(THE PROBLEM) Copy every one of the following lines character for character, with no changes.

--- begin SUPPLIED DATA ---

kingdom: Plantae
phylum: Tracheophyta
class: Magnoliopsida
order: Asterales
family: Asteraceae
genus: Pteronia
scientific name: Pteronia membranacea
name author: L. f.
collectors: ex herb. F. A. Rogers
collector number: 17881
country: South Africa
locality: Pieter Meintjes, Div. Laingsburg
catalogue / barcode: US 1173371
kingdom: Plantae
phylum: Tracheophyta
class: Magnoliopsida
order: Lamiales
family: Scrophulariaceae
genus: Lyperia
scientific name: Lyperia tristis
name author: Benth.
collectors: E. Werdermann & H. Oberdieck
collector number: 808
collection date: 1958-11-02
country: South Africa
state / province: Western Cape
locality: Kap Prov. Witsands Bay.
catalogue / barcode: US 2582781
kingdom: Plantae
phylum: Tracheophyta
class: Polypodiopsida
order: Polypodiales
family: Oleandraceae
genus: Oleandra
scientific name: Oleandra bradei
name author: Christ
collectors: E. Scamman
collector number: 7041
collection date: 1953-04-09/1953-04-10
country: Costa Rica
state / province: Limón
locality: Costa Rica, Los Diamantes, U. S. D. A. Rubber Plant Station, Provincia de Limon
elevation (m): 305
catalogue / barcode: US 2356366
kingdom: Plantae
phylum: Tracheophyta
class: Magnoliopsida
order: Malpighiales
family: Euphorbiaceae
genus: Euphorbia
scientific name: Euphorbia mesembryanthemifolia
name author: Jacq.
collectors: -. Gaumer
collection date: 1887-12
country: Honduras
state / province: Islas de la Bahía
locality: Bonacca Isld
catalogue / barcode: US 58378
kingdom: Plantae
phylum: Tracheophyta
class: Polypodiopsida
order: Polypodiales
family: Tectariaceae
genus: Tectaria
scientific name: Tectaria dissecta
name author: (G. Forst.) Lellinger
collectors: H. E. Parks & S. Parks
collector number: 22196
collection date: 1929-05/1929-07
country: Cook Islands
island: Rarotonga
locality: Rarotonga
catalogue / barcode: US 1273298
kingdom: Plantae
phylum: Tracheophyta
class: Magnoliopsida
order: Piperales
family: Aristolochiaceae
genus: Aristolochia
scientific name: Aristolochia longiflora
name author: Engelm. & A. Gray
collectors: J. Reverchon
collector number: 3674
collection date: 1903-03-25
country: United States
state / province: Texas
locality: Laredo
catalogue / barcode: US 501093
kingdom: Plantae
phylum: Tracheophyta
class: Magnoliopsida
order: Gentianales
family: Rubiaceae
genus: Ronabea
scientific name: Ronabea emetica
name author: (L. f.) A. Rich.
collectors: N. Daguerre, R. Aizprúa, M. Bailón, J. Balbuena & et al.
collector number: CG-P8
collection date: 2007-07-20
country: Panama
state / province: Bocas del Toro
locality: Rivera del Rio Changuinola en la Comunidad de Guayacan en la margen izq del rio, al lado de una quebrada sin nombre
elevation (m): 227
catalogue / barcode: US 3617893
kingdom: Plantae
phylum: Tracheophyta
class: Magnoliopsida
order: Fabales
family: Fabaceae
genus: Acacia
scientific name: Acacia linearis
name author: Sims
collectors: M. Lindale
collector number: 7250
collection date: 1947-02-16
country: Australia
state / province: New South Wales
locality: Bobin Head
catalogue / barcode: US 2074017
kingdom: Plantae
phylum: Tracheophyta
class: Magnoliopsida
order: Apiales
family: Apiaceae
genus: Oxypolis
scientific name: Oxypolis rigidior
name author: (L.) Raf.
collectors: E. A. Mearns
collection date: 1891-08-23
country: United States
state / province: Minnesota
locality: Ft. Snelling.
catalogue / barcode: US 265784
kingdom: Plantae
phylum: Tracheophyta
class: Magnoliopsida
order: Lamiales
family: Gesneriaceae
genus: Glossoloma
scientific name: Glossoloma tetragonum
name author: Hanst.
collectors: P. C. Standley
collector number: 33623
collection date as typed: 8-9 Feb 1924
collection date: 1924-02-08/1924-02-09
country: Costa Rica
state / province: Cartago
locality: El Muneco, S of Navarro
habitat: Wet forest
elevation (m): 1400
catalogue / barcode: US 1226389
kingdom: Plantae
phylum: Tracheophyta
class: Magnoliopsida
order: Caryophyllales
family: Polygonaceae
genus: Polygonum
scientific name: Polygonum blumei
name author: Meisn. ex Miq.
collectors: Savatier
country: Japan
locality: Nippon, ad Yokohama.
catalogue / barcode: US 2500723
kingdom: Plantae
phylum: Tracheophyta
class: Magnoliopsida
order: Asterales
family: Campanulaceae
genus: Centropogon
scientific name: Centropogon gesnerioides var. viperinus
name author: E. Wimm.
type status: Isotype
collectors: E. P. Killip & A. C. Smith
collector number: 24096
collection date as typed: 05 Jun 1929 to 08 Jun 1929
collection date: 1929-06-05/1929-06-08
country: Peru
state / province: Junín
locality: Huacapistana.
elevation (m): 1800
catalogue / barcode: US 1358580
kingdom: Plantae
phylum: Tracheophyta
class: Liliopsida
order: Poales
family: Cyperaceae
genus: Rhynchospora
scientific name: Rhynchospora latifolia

--- end SUPPLIED DATA ---

(RESULT)
kingdom: Plantae
phylum: Tracheophyta
class: Magnoliopsida
order: Asterales
family: Asteraceae
genus: Pteronia
scientific name: Pteronia membranacea
name author: L. f.
collectors: ex herb. F. A. Rogers
collector number: 17881
country: South Africa
locality: Pieter Meintjes, Div. Laingsburg
catalogue / barcode: US 1173371
kingdom: Plantae
phylum: Tracheophyta
class: Magnoliopsida
order: Lamiales
family: Scrophulariaceae
genus: Lyperia
scientific name: Lyperia tristis
name author: Benth.
collectors: E. Werdermann & H. Oberdieck
collector number: 808
collection date: 1958-11-02
country: South Africa
state / province: Western Cape
locality: Kap Prov. Witsands Bay.
catalogue / barcode: US 2582781
kingdom: Plantae
phylum: Tracheophyta
class: Polypodiopsida
order: Polypodiales
family: Oleandraceae
genus: Oleandra
scientific name: Oleandra bradei
name author: Christ
collectors: E. Scamman
collector number: 7041
collection date: 1953-04-09/1953-04-10
country: Costa Rica
state / province: Limón
locality: Costa Rica, Los Diamantes, U. S. D. A. Rubber Plant Station, Provincia de Limon
elevation (m): 305
catalogue / barcode: US 2356366
kingdom: Plantae
phylum: Tracheophyta
class: Magnoliopsida
order: Malpighiales
family: Euphorbiaceae
genus: Euphorbia
scientific name: Euphorbia mesembryanthemifolia
name author: Jacq.
collectors: -. Gaumer
collection date: 1887-12
country: Honduras
state / province: Islas de la Bahía
locality: Bonacca Isld
catalogue / barcode: US 58378
kingdom: Plantae
phylum: Tracheophyta
class: Polypodiopsida
order: Polypodiales
family: Tectariaceae
genus: Tectaria
scientific name: Tectaria dissecta
name author: (G. Forst.) Lellinger
collectors: H. E. Parks & S. Parks
collector number: 22196
collection date: 1929-05/1929-07
country: Cook Islands
island: Rarotonga
locality: Rarotonga
catalogue / barcode: US 1273298
kingdom: Plantae
phylum: Tracheophyta
class: Magnoliopsida
order: Piperales
family: Aristolochiaceae
genus: Aristolochia
scientific name: Aristolochia longiflora
name author: Engelm. & A. Gray
collectors: J. Reverchon
collector number: 3674
collection date: 1903-03-25
country: United States
state / province: Texas
locality: Laredo
catalogue / barcode: US 501093
kingdom: Plantae
phylum: Tracheophyta
class: Magnoliopsida
order: Gentianales
family: Rubiaceae
genus: Ronabea
scientific name: Ronabea emetica
name author: (L. f.) A. Rich.
collectors: N. Daguerre, R. Aizprúa, M. Bailón, J. Balbuena & et al.
collector number: CG-P8
collection date: 2007-07-20
country: Panama
state / province: Bocas del Toro
locality: Rivera del Rio Changuinola en la Comunidad de Guayacan en la margen izq del rio, al lado de una quebrada sin nombre
elevation (m): 227
catalogue / barcode: US 3617893
kingdom: Plantae
phylum: Tracheophyta
class: Magnoliopsida
order: Fabales
family: Fabaceae
genus: Acacia
scientific name: Acacia linearis
name author: Sims
collectors: M. Lindale
collector number: 7250
collection date: 1947-02-16
country: Australia
state / province: New South Wales
locality: Bobin Head
catalogue / barcode: US 2074017
kingdom: Plantae
phylum: Tracheophyta
class: Magnoliopsida
order: Apiales
family: Apiaceae
genus: Oxypolis
scientific name: Oxypolis rigidior
name author: (L.) Raf.
collectors: E. A. Mearns
collection date: 1891-08-23
country: United States
state / province: Minnesota
locality: Ft. Snelling.
catalogue / barcode: US 265784
kingdom: Plantae
phylum: Tracheophyta
class: Magnoliopsida
order: Lamiales
family: Gesneriaceae
genus: Glossoloma
scientific name: Glossoloma tetragonum
name author: Hanst.
collectors: P. C. Standley
collector number: 33623
collection date as typed: 8-9 Feb 1924
collection date: 1924-02-08/1924-02-09
country: Costa Rica
state / province: Cartago
locality: El Muneco, S of Navarro
habitat: Wet forest
elevation (m): 1400
catalogue / barcode: US 1226389
kingdom: Plantae
phylum: Tracheophyta
class: Magnoliopsida
order: Caryophyllales
family: Polygonaceae
genus: Polygonum
scientific name: Polygonum blumei
name author: Meisn. ex Miq.
collectors: Savatier
country: Japan
locality: Nippon, ad Yokohama.
catalogue / barcode: US 2500723
kingdom: Plantae
phylum: Tracheophyta
class: Magnoliopsida
order: Asterales
family: Campanulaceae
genus: Centropogon
scientific name: Centropogon gesnerioides var. viperinus
name author: E. Wimm.
type status: Isotype
collectors: E. P. Killip & A. C. Smith
collector number: 24096
collection date as typed: 05 Jun 1929 to 08 Jun 1929
collection date: 1929-06-05/1929-06-08
country: Peru
state / province: Junín
locality: Huacapistana.
elevation (m): 1800
catalogue / barcode: US 1358580
kingdom: Plantae
phylum: Tracheophyta
class: Liliopsida
order: Poales
family: Cyperaceae
genus: Rhynchospora
scientific name: Rhynchospora latifolia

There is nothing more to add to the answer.